We first heard about the different problems that were prevalent in the Sahel region, like terrorism, human trafficking and drug trafficking. When we discussed the root causes of these problems it became apparent that there was a direct link with poverty in the region, lack of opportunities for young people and the absence of education. It was clear that issues of security and safety could not be seen separately from development, and every attempt to tackle existing problems should always have a direct link to the improvement of living conditions of young people.
A more practical answer to the question about root causes was that ‘young people often do not have enough means to enjoy themselves’. It might seem odd, but if you invest in a strong social community, where young people learn to establish healthy friendships and develop interests in different skills and hobbies (like arts and making music), you actually make young people more resilient to extremist and violent ideas. The Guediwaye Hip Hop Center is a good example of this: positive hip hop as an antidote for extremism.
Video: Sahar Afzal in Dakar
Another important point that was raised during the workshop was the fact that a resolution on peace and security should also address the differences between rural and urban areas. Gang violence in large cities like Dakar is very different from conflicts concerning cattle and resources in rural parts of Sub-Sahar Africa. And widening inequalities between the city and the village also provided an important dimension in itself, resulting in migration and the movement of peoples. While we in European countries often like to call migration a ‘global problem’, most migration is actually not inter-continental, but happens inside Africa itself. Urbanization plays a key-role in this, which is why it should definitely be a part of every discussion concerning safety & security.
In the second part of the atelier we focused on the resolution itself; what did the participants of the festival think about the recommendations of the resolution? While they were in general very happy with the message of the resolution and agreed with the things that were being stated – even though some aspects were missing – there was also some skepticism.
There were especially some remarks on the part of youth inclusion. What many of the participants saw in their countries was that ‘youth participation’ was a trendy and popular word, but unfortunately often limited to campaign slogans and promises. There were ways in which youth could become politically active and socially engaged, but mostly through established structures like the political parties. These were still very hierarchical and dominated by the older generations, young members often functioned as mouthpieces.
Video: Elian Yahye in Dakar
A large part of the youth population remained under-represented, especially those who weren’t part of the official channels, like the parties and national youth councils .

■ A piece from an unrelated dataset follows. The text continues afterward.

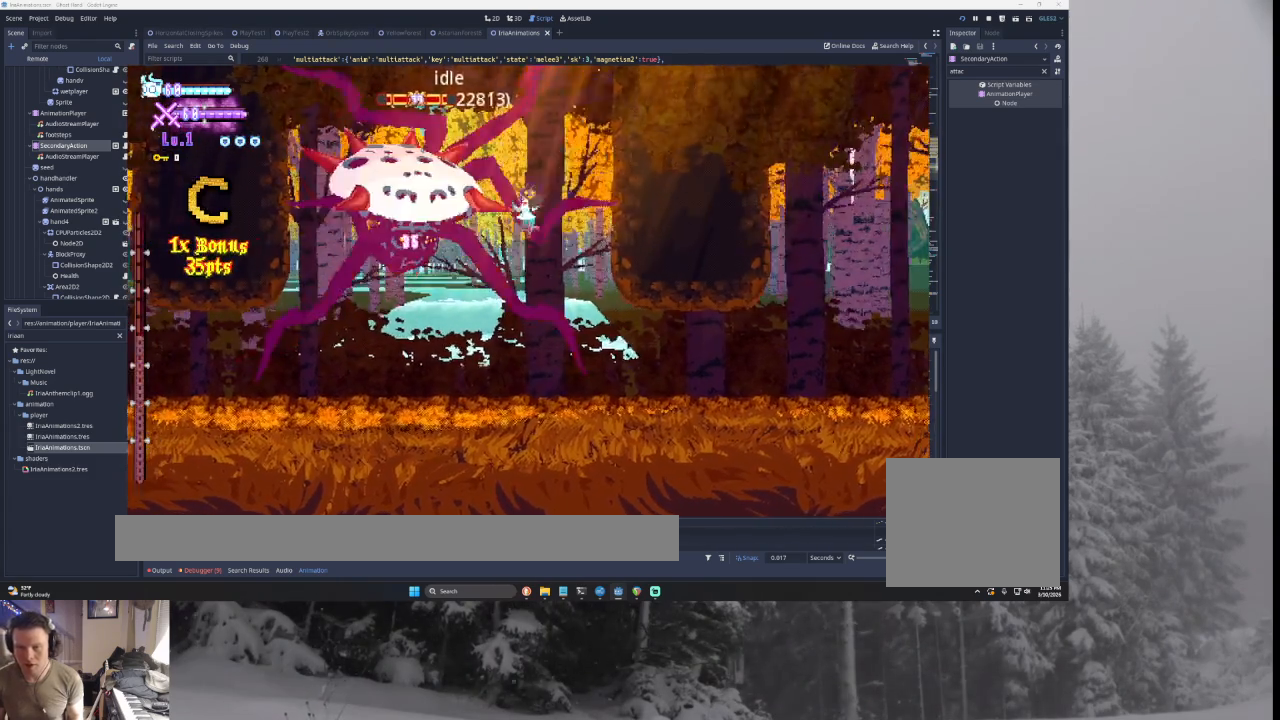
{"buttons": ["TRIANGLE"], "left_stick": "center", "right_stick": "center", "events": [[33, "SQUARE", "down"], [67, "left_stick", "center"], [200, "left_stick", "right"], [267, "SQUARE", "up"], [500, "TRIANGLE", "down"], [500, "left_stick", "center"]]}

Unfortunately UN-documents like resolution 2250 often didn’t find their way to these young people (most of the participants had never even heard of this specific resolution). This resulted in the main advice: in order for these documents and resolutions to be relevant they should be accessible to the general public. This also meant that the UN should try to go off the beaten track a bit more often and focus less on official frameworks and institutions: since in the end tangible difference is being made on the ground, by independent youth initiatives like the Guediwaye Hip Hop Center. If the UN fails to involve them, a document like Resolution 2250 becomes just an addition to the gigantic pile of paperwork the UN is already known for. Rappers are known for the skill to breathe life and energy in written text, let’s give them the benefit of the doubt.